Trois évènements ont été à l’origine de la prise de conscience :
- En 2012, il y eut le procès d’Ellen Pao portant plainte contre son entreprise sise dans la Silicon Valley pour discrimination.
- En 2015, le ton est donné. Google et Intel investissent pour augmenter la diversité de leurs équipes.
- En 2016, "Elephant in the Valley" a réalisé une étude qui relate la difficulté qu’ont les femmes à travailler dans cet environnement machiste.
Depuis lors, associations, réseaux et gouvernements multiplient les initiatives en ce sens. Et ce, notamment dans les écoles.

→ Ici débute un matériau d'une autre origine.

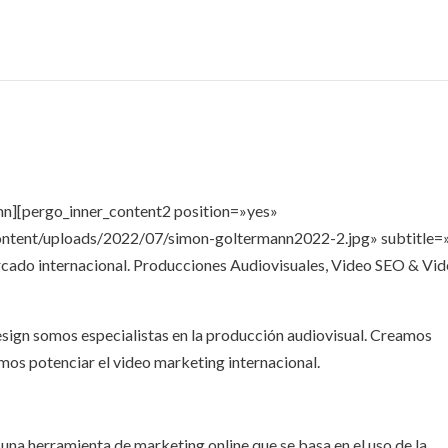
mn][pergo_inner_content2 position=»yes»
ntent/uploads/2022/07/simon-goltermann2022-2.jpg» subtitle=
ercado internacional. Producciones Audiovisuales, Video SEO & Vi
sign somos especialistas en la producción audiovisual. Creamos
os potenciar el video marketing internacional.
una herramienta de marketing online que se basa en el uso de la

Au travers de la pédagogie, les filles doivent être intéressées et séduites par l’univers de la tech.
On peut citer aux États-Unis Girls Who Code fondée en 2012 par Reshma Saujani. L’organisation propose des formations tout au long de l’année et des stages estivaux aux lycéennes pour les initier au code dans des entreprises partenaires telles qu’Uber, Microsoft, Walmart, etc.
Créée en 2014, la Wild Code School est basée en Eure-et-Loir mais est présente sur de nombreux campus français. Elle forme des développeuses aux langages les plus recherchés sur le marché.
Girls in Tech voit le jour en 2007 à San Francisco. Elle oeuvre dans le monde entier à l’engagement des femmes dans la tech. Sa cousine française, StartHer fondée en 2010 veille aussi à susciter des vocations chez les jeunes filles et femmes. Elle est forte d’une communauté de 30 000 personnes.
L’association Elles bougent vise à recruter plus de femmes ingénieures. De nombreuses entreprises l’ont rejointe comme Airbus, PSA, SNCF, etc.
Recruteurs, managers, comment pouvez-vous agir ?
Si vous êtes recruteur, vous pouvez agir à votre niveau pour intégrer plus de femmes à vos équipes. Veillez tout d’abord à travailler vos biais cognitifs qui peuvent influencer vos choix inconsciemment. De plus, vous devez proposer exactement le même entretien, les mêmes questions à tous les candidats. En amont du recrutement, vos descriptions de postes, la présentation de votre entreprise et de ses valeurs doivent être neutres. Pour en être assuré, vous pouvez les soumettre à des focus group dédiés. Il existe également des outils digitaux équipés d’une IA qui peuvent vous aider, à l’instar de Textio. Adoptez aussi une posture active de recrutement des candidates : présence sur des réseaux féminins, à des évènements ciblés, sollicitations de referrals féminins, etc.
En tant que manager, il est important que votre entreprise intègre une culture inclusive, un environnement de travail favorable à la fidélisation de vos talents féminins : flexibilité, télétravail, souplesse des horaires, etc. Augmentez également leur visibilité et mettez en avant des rôles modèles féminins (vidéos, blogs, etc.).